Glide
Glide

Reputation: 21245

Need help understanding Logback's parameterized logging optimization

The logback parameterized logging docs says:

Object entry = new SomeObject();
logger.debug("The entry is {}.", entry);

Only after evaluating whether to log or not, and only if the decision is positive, will the logger implementation format the message and replace the {} pair with the string value of entry. In other words, this form does not incur the cost of parameter construction when the log statement is disabled.

My interpretation of that is that entry won't be evaluated at all if the logger is set to DEBUG. But how is that possible?

In other words, if I wrote:

logger.debug("the entry is {}.", dbService.getEntry());

I assume dbService.getEntry() won't be called if the logger is not set to DEBUG. Is my understanding correct?

Upvotes: 0

Views: 270

Answers (1)

Jim Garrison
Jim Garrison

Reputation: 86774

That statement means that construction of the formatted message, including the expense of calling toString() on entry occurs only if the log level is enabled. The choice of words "parameter construction" is misleading.
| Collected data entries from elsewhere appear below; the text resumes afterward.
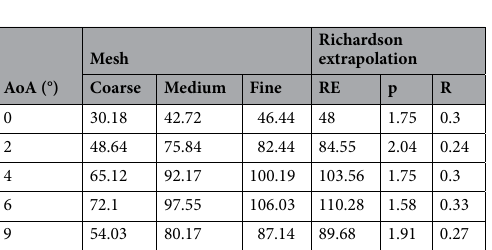
Figure 1. Structured mesh generated around the airfoil: ( a ) general view; ( b ) detailed view.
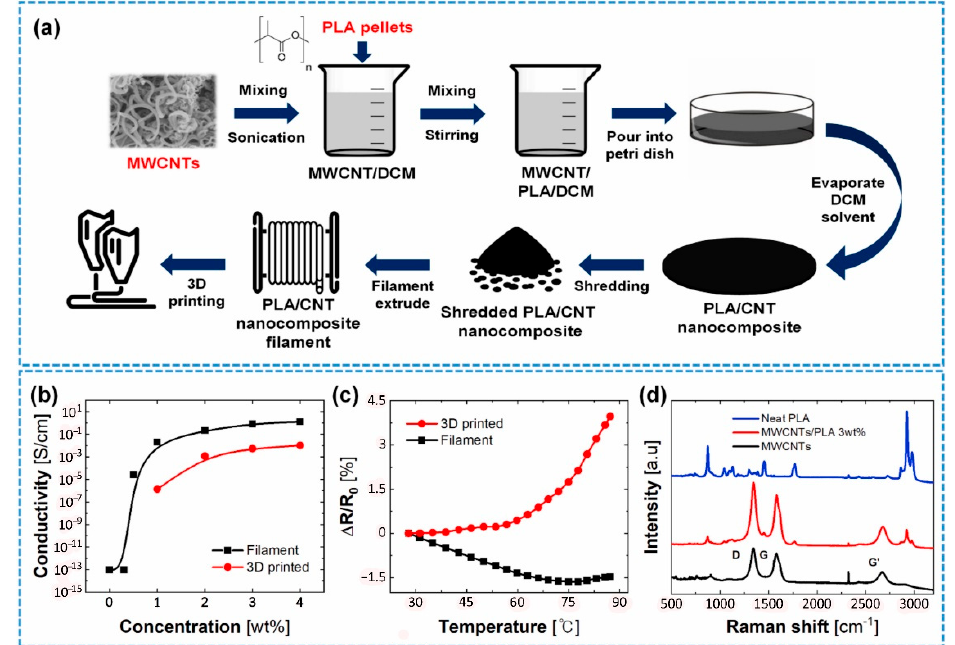
Figure 8. ( a ) Schematic process of the composite filament production. ( b ) Electrical conductivity of the filament and 3D printed sample of MWCNT composite. ( c ) Relative resistance changes-temperature curve of the 3 wt% filaments and 3D printed sample. ( d ) Raman spectroscopy of pristine PLA, MWCNT, and MWCNTs/PLA composite. With permission [39].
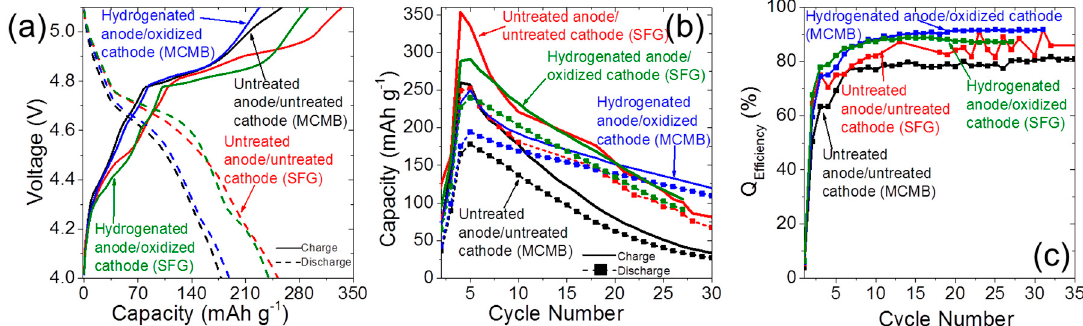
Figure 4. ( a ) Voltage vs. capacity of 1st 4.0–5.1 V cycle of full dual-intercalation cells. In each case, a graphite cathode (either MCMB or SFG) is matched with a graphite anode (CGP); ( b ) Charge/discharge capacity (including pre-conditioning) using C/10 cycles normalized to anode mass; ( c ) Coulombic efficiencies for first 35 cycles.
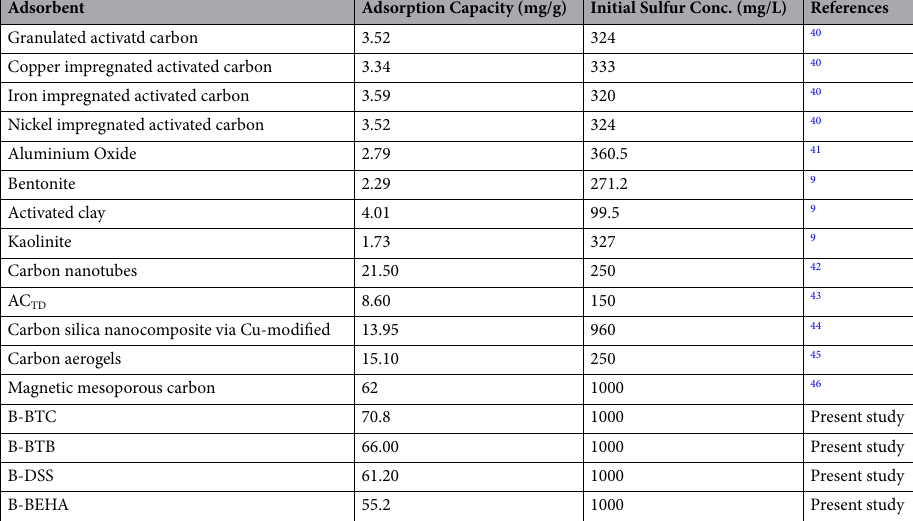
Table 5. Comparison of adsorption capacity (mg/g) of various adsorbents for desulfurization.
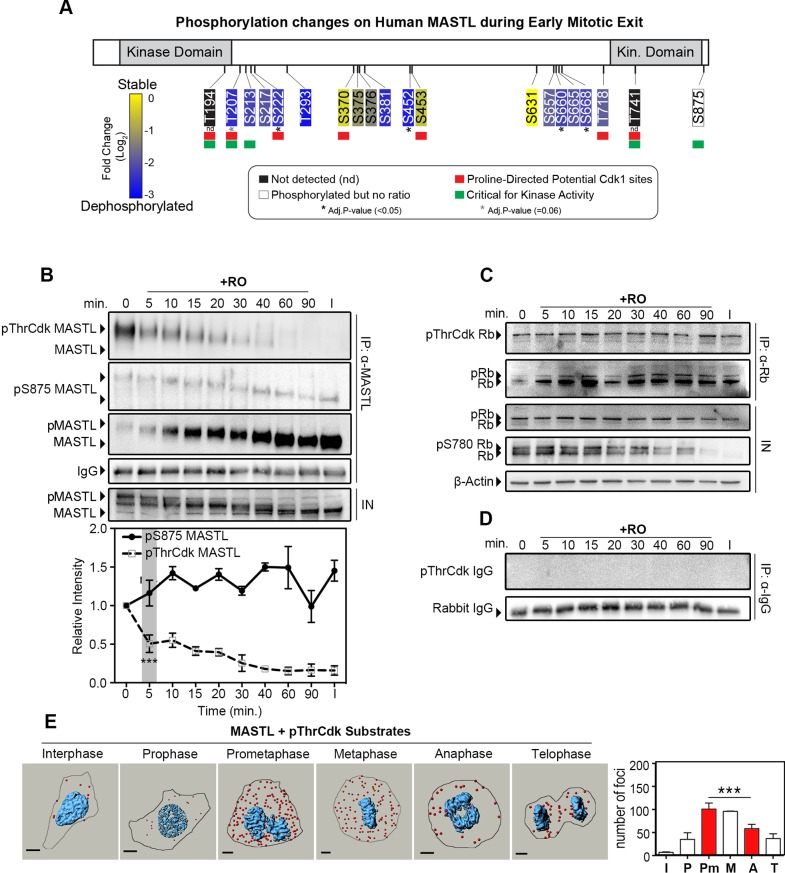
Cdk1 phosphorylation at threonine residues on MASTL are removed during early mitotic exit. (A) Summary of MASTL phosphorylation changes during early mitotic exit, as determined by SILAC mass spectrometry analysis. Sites crucial for kinase activity (green), proline-directed potential Cdk1 phosphorylation sites (red) and significantly dephosphorylated sites (*) are shown. Kin., kinase. (B) MASTL was immunoprecipitated (α-MASTL) from extracts as described in Fig. 1B, immunoblotted for total MASTL levels, pThrCdk substrates (pThrCdk MASTL) and MASTL that had been phosphorylated on Ser875 (pS875 MASTL). Quantification was performed, and the intensity is expressed relative to the protein level at 0 min, normalised to IgG loading. n=3; ***P<0.001; (one-way ANOVA). (C) Similar to the experiment shown in B, retinoblastoma protein (Rb) was immunoprecipitated (IP: α-Rb), and precipitates blotted for total Rb or pThrCdk substrates (pThrCdk Rb); total lysates were blotted for Rb phosphorylated on Ser780 (pS780 Rb) and β-actin (loading). (D) IgG precipitation (α-IgG) controls corresponding to B and C. (E) PLA using primary antibody pairs against MASTL and pThrCdk substrates. Red dots, interaction foci; blue, nuclei. Data are mean+s.e.m., for a minimum of five cells, n=2. Results in prometaphase and anaphase cells were compared (red bars); ***P<0.001 (two-way ANOVA). Scale bars: 10 μm. I, interphase; P, prophase; Pm, prometaphase; M, metaphase; A, anaphase; T, telophase.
It refers to assembly of the formatted message only.

If your code performs an expensive operation to construct the value passed to the logger then you will incur the expense every time whether or not the log level is enabled. For instance

logger.debug("The entry is {}.", entry.someVeryExpensiveOperation());

This is standard Java, nothing magic happens. someVeryExpensiveOperation() gets invoked every time.